# I'm giving another one away



## reach44 (Aug 22, 2014)

What to do on a Friday night... I know, I'll give away a bottle.  Same rules as last time.  Deadline is Friday, August 29th at 9 pm.  This time it will actually run a week because my 15 hour shifts have been done with and I'll have some free time.  Anyway, have fun everybody. P.S.  I'm trying really hard to get my grandfather to donate one of his many amazing bottles for an auction on here to benefit the site.  Easier said than done lol.


----------



## goodman1966 (Aug 23, 2014)

I'm in, again !  Thanks Corey !


----------



## Bert DeWitt (Aug 23, 2014)

Sound great Cory count me in as well!


----------



## Bottleworm (Aug 23, 2014)

Count me in! Thanks again!


----------



## ACLbottles (Aug 23, 2014)

Me too, thanks again!


----------



## LisaTammy (Aug 23, 2014)

Count me in!

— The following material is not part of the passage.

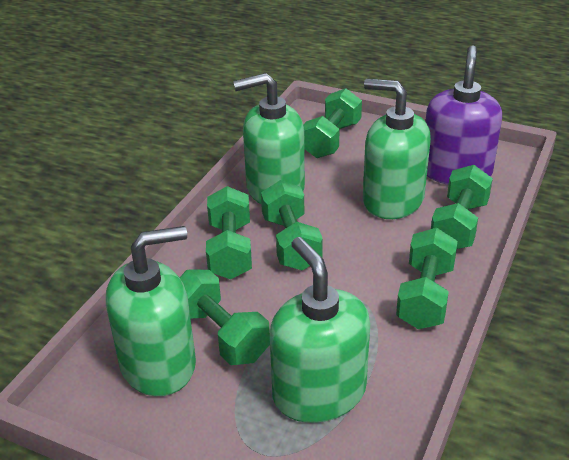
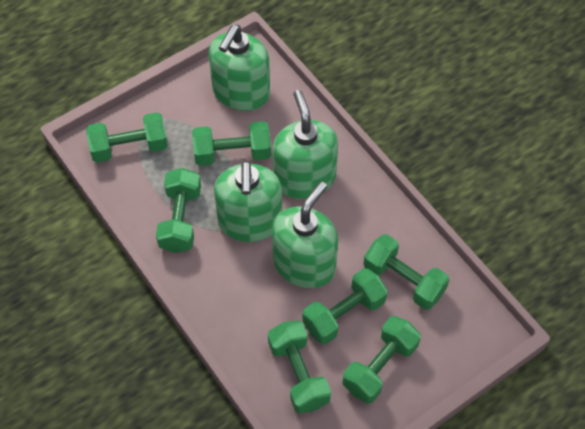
green dumbbell: 6 -> 7
purple soap dispenser: 1 -> 0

Very excited!Lisa


----------



## wombart (Aug 23, 2014)

Not sure how this works, but count me in!?


----------



## MichaelFla (Aug 23, 2014)

I'll throw my hat in for this round!


----------



## Robby Raccoon (Aug 23, 2014)

Count me in, and here's some advice: Even old dogs learn new tricks--with time and persuasion.


----------



## reach44 (Aug 23, 2014)

Wombart, I put everyone's name in a hat and then draw a name out and whoever it is wins the bottle.  Free bottle, free shipping, good times.


----------



## coreya (Aug 24, 2014)

from one corey to another count me in![]


----------



## Shaggy319 (Aug 24, 2014)

This is very nice of you, count me in.


----------



## reach44 (Aug 24, 2014)

It's nice to see all the new members on here participating.


----------



## wombart (Aug 24, 2014)

Oh awesome. Thanks man.


----------



## Bert DeWitt (Aug 24, 2014)

I agree now we need to get the oldtimers involved.


----------



## dollarbill (Aug 24, 2014)

Been a while sense I've been here. See there is still some fun and games going on. Please count me in. Its mighty nice of you reach44.Thank you. Bill


----------



## reach44 (Aug 24, 2014)

[]


----------



## BenTheDigger (Aug 24, 2014)

Very generous of you, count me in please.Thanks,-Ben


----------



## digger dun (Aug 25, 2014)

count me in...cheers


----------



## bottlerocket (Aug 25, 2014)

Put me in again reach, thanks


----------



## mtfdfire22 (Aug 27, 2014)

im in!!! this sounds fun


----------